@Michael: what you describe is exactly what I'm doing now, but naming it "application cookbook" or "role cookbook" rather than "top level cookbook" (which is a quite precise name though).
Fully agree that the top level cookbook (or whatever you call it) is the place for pessimistically locking dependency versions, and the other cookbooks being included (most of us would call them "library cookbooks" I guess) should use optimistic dependency versioning. Actually, what I see in most of the community cookbooks is no version constraint at all, which is fairly optimistic but ok imho (see also
Ruby Libraries vs Ruby Applications, it's the same thing on the gem level and the cookbook level).
The only but very very big limitation of the "application cookbook" / "role cookbook" / "top level cookbook" pattern is that due to the `include_recipe`s the included recipes don't show up in the run_list anymore and thus you can't search for them (which breaks many of the community cookbooks, e.g. apt).
That's why the discussion in IRC came up I guess, and where @threescoops posted the above mentioned link which proposes versioning of roles. If roles could be versioned already from the beginning, the idea of "application cookbook" / "role cookbook" / "top level cookbook" probably never came up as we could just use roles instead.
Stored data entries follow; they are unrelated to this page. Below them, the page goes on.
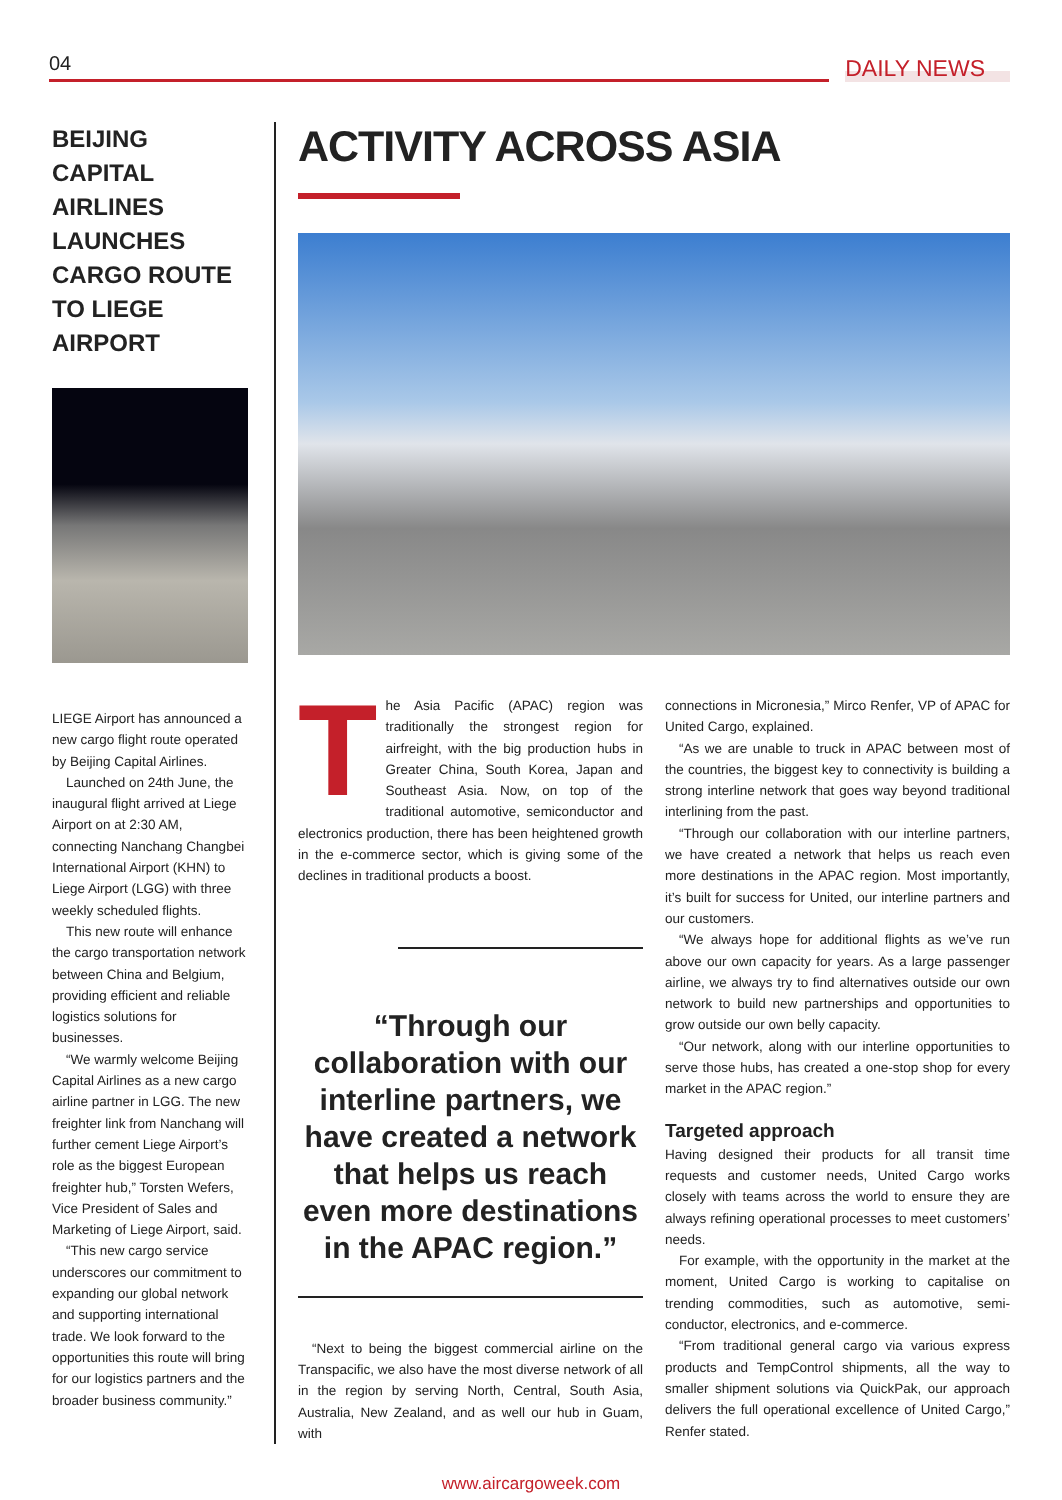04
DAILY NEWS
BEIJING CAPITAL AIRLINES LAUNCHES CARGO ROUTE TO LIEGE AIRPORT
LIEGE Airport has announced a new cargo flight route operated by Beijing Capital Airlines.
Launched on 24th June, the inaugural flight arrived at Liege Airport on at 2:30 AM, connecting Nanchang Changbei International Airport (KHN) to Liege Airport (LGG) with three weekly scheduled flights.
This new route will enhance the cargo transportation network between China and Belgium, providing efficient and reliable logistics solutions for businesses.
“We warmly welcome Beijing Capital Airlines as a new cargo airline partner in LGG. The new freighter link from Nanchang will further cement Liege Airport’s role as the biggest European freighter hub,” Torsten Wefers, Vice President of Sales and Marketing of Liege Airport, said.
“This new cargo service underscores our commitment to expanding our global network and supporting international trade. We look forward to the opportunities this route will bring for our logistics partners and the broader business community.”
ACTIVITY ACROSS ASIA
The Asia Pacific (APAC) region was traditionally the strongest region for airfreight, with the big production hubs in Greater China, South Korea, Japan and Southeast Asia. Now, on top of the traditional automotive, semiconductor and electronics production, there has been heightened growth in the e-commerce sector, which is giving some of the declines in traditional products a boost.
“Through our collaboration with our interline partners, we have created a network that helps us reach even more destinations in the APAC region.”
“Next to being the biggest commercial airline on the Transpacific, we also have the most diverse network of all in the region by serving North, Central, South Asia, Australia, New Zealand, and as well our hub in Guam, with
connections in Micronesia,” Mirco Renfer, VP of APAC for United Cargo, explained.
“As we are unable to truck in APAC between most of the countries, the biggest key to connectivity is building a strong interline network that goes way beyond traditional interlining from the past.
“Through our collaboration with our interline partners, we have created a network that helps us reach even more destinations in the APAC region. Most importantly, it’s built for success for United, our interline partners and our customers.
“We always hope for additional flights as we’ve run above our own capacity for years. As a large passenger airline, we always try to find alternatives outside our own network to build new partnerships and opportunities to grow outside our own belly capacity.
“Our network, along with our interline opportunities to serve those hubs, has created a one-stop shop for every market in the APAC region.”
Targeted approach
Having designed their products for all transit time requests and customer needs, United Cargo works closely with teams across the world to ensure they are always refining operational processes to meet customers’ needs.
For example, with the opportunity in the market at the moment, United Cargo is working to capitalise on trending commodities, such as automotive, semi-conductor, electronics, and e-commerce.
“From traditional general cargo via various express products and TempControl shipments, all the way to smaller shipment solutions via QuickPak, our approach delivers the full operational excellence of United Cargo,” Renfer stated.
www.aircargoweek.com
But if role versioning would be added in the next Chef version, I would argue that:
* roles are the place to lock down cookbook dependency versions
* environments are the place to lock down role versions
This would allow pessimistic versioning on a role level and keep the environments free from cookbook version clutter.
I think that the environment is ok for locking "top level cookbook versions" (or role versions if that would be possible someday), but it's the *totally* the wrong place for locking "library cookbook" versions (why? because you might have two different nodes in the same environment requiring different versions of the postgresql cookbook for example).